Hertz HTZ, +15.95% also said it expects elevated vehicle-depreciation rates to continue through 2024 as it works to accelerate its fleet rotation, and that it will be further burdened by an elevated cost structure that doesn’t yet include any benefits from a major cost-cutting program.
Hertz called for an adjusted loss before interest, taxes, depreciation and amortization of between $435 million and $495 million in the second quarter.
Analysts polled by FactSet expect an adjusted loss of $37 million, following a first-quarter adjusted loss of $567 million and contrasting with an adjusted profit of $347 million in the second quarter of 2023.
Hertz’s stock dropped more than 3% in midday trading Thursday. The company made the disclosures in a regulatory filing about a planned issuance of high-yield bonds.
Hertz is seeking to raise $750 million in a two-part offering that’s expected to price on Friday.
That’s split between $500 million of first-lien secured notes that mature in 2028 and $250 million of senior second-lien secured PIK notes that also mature in 2029. PIK notes, or payment-in-kind notes, offer an issuer the flexibility to make interest payments with securities instead of cash.
Proceeds will be used to pay down part of the company’s $2.0 billion committed revolving-credit facility and improve liquidity.
In the filing, Hertz said it was accelerating its fleet refresh to rotate out of higher-capital-cost vehicles into lower-capital-cost vehicles, alongside its previously announced sale of about 30,000 electric vehicles. The company said that as of May 31, it had sold 19,000 of those EVs.
But the benefits of that fleet rotation are going to be slower to come. Meanwhile, depreciation per vehicle will increase to an expected $575 to $600 for the second quarter, compared with $592 for the first quarter.

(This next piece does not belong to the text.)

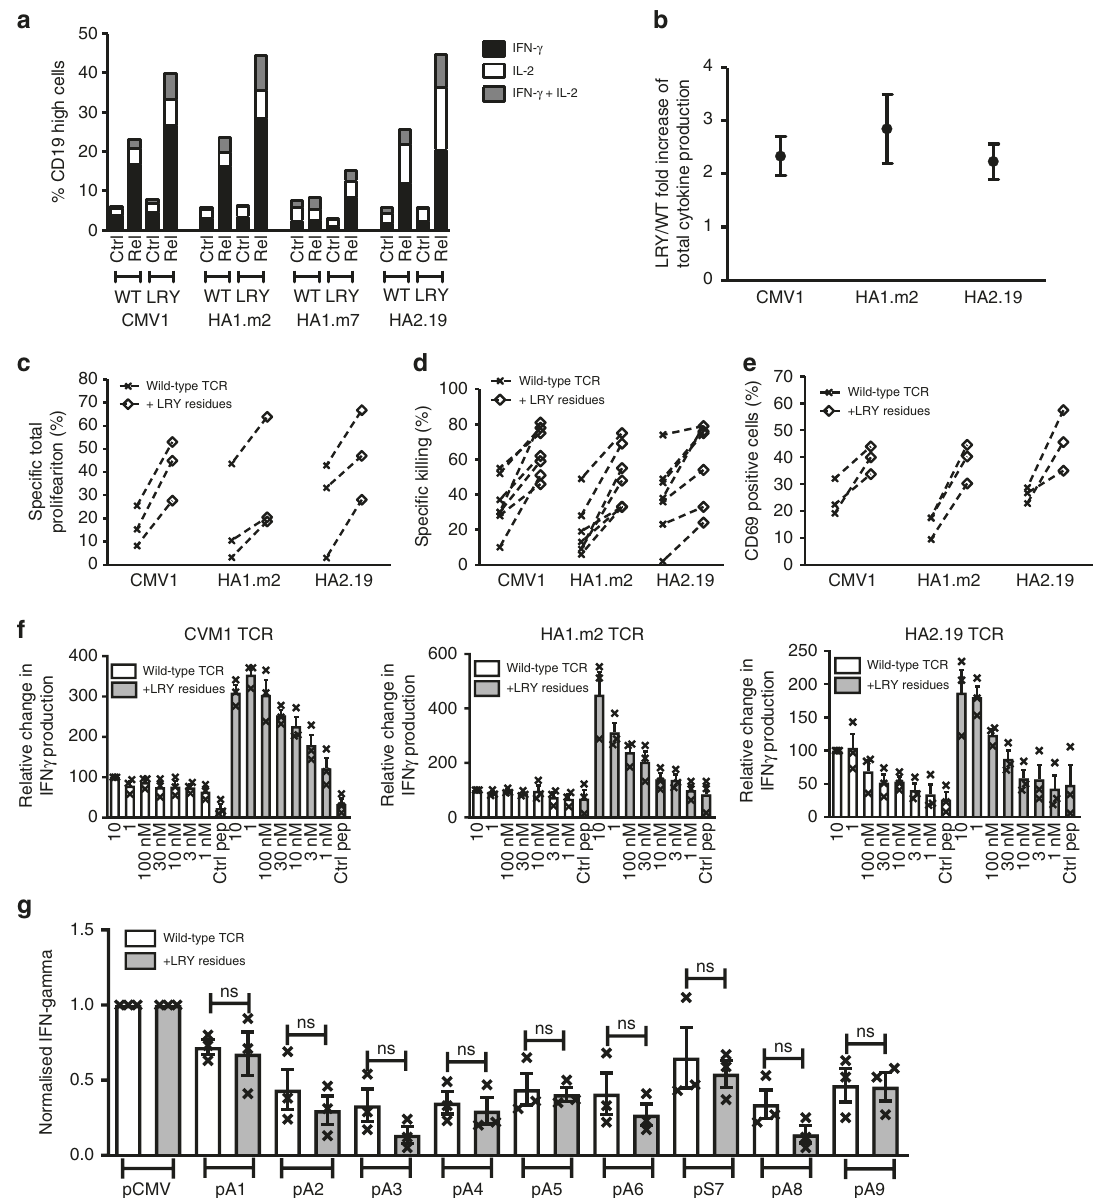
Fig. 7 Residues L96 α , R9 β , and Y10 β enhance antigen-speci fi c effector functions. Human T cells transduced with wild-type or L96 α , R9 β , and Y10 β (LRY)- modi fi ed TCRs were stimulated with peptide-loaded T2 cells. a A representative example of n = 3 independent experiments showing the frequencies of gated CD19 high T cells that produced IFN γ and/or IL2. b Pooled data (means ± SEM) showing the fold increase in total speci fi c cytokine production by LRY- modi fi ed TCR-transduced cells over the corresponding wild-type TCR-transduced cells. n = 3 independent experiments. Cytokine produced by stimulation with the irrelevant peptide were subtracted from cytokine produced by cognate peptide. c Transduced T cells labeled with Cell Trace Violet were co- cultured for 5 days with peptide-loaded T2 cells. Shown are the percentages of wild-type or LRY-modi fi ed TCR-transduced CD8 + T cells that underwent antigen-speci fi c proliferation. Proliferation arising from irrelevant peptide stimulation was subtracted from cognate peptide-induced proliferation. n = 3 independent experiments. d The indicated transduced T cells were co-cultured overnight with T2 cells pulsed with control peptide or cognate peptide. Shown is the antigen-speci fi c killing of n = 7 independent experiments for the CMV1 TCR and n = 6 independent experiments for the HA1.m2 and HA2.19 TCRs. e Transduced T cells were co-cultured for 4 h with peptide-loaded T2 cells. Shown are n = 3 independent experiments measuring antigen-speci fi c upregulation of CD69 on CD8 + T cells expressing wild-type or LRY-modi fi ed TCRs. CD69 expression in response to irrelevant peptide stimulation was subtracted from cognate peptide induced CD69 expression. f Transduced T cells were stimulated overnight with T2 cells loaded with the indicated concentrations of cognate peptide. IFN γ production was measured by ELISA. Data were pooled (means ± SEM) and normalized to IFN γ production by wild- type TCR-transduced T cells stimulated with T2 cells loaded with 10 μ M cognate peptide. n = 3 independent experiments. g CMV1 TCR-transduced T cells were stimulated overnight with T2 cells expressing variant or cognate peptide. IFN γ production was measured by ELISA. Data were pooled (means ± SEM) and normalized to IFN γ produced in response to cognate peptide stimulation. n = 3 independent experiments. ns (non-signi fi cant), P > 0.05 (Mann – Whitney U test) for all comparisons between the LRY-modi fi ed TCR and the wild-type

The company said it hopes its cost-cutting plan will save it about $500 million a year. A faster fleet rotation also will translate into savings in maintenance and collision expenses, Hertz said.
The company earlier this month lost its chief financial officer and chief operating officer after short stints. Hertz named Scott Haralson, the former Spirit Airlines Inc. SAVE, +1.31% CFO, as its new CFO.
The company is expected to report second-quarter earnings in early August. The analysts surveyed by FactSet expect quarterly revenue to edge higher to $2.48 billion in the quarter, from $2.44 billion in the second quarter of 2023.
The company’s outstanding bonds, meanwhile, saw net selling on Thursday, even as some buyers emerged after 11 a.m. Eastern time, as the following chart from data-solutions provider BondCliQ Media Services shows.
As the stock sold off, the company’s bonds fell and yields rose in a continuation of the longer-term trend.
The bonds saw buying on Tuesday ahead of today’s launch, suggesting some investors were cheered by the reduction of the credit facility, before souring on the loss warning.
Adding to the gloom, Fitch said Thursday it had placed Hertz’s ratings on Watch Negative, meaning it may downgrade them in the near term.
The rating agency assigned the first-lien notes a BB-minus rating and the second-lien notes a CCC rating.
“Upon successful completion of the secured issuances, Fitch expects to
downgrade Hertz’s senior unsecured notes rating to ‘CCC-’/‘RR6’ from
‘CCC+’/‘RR5,’ reflecting lower recovery prospects given increased
secured debt in the capital structure,” Fitch said.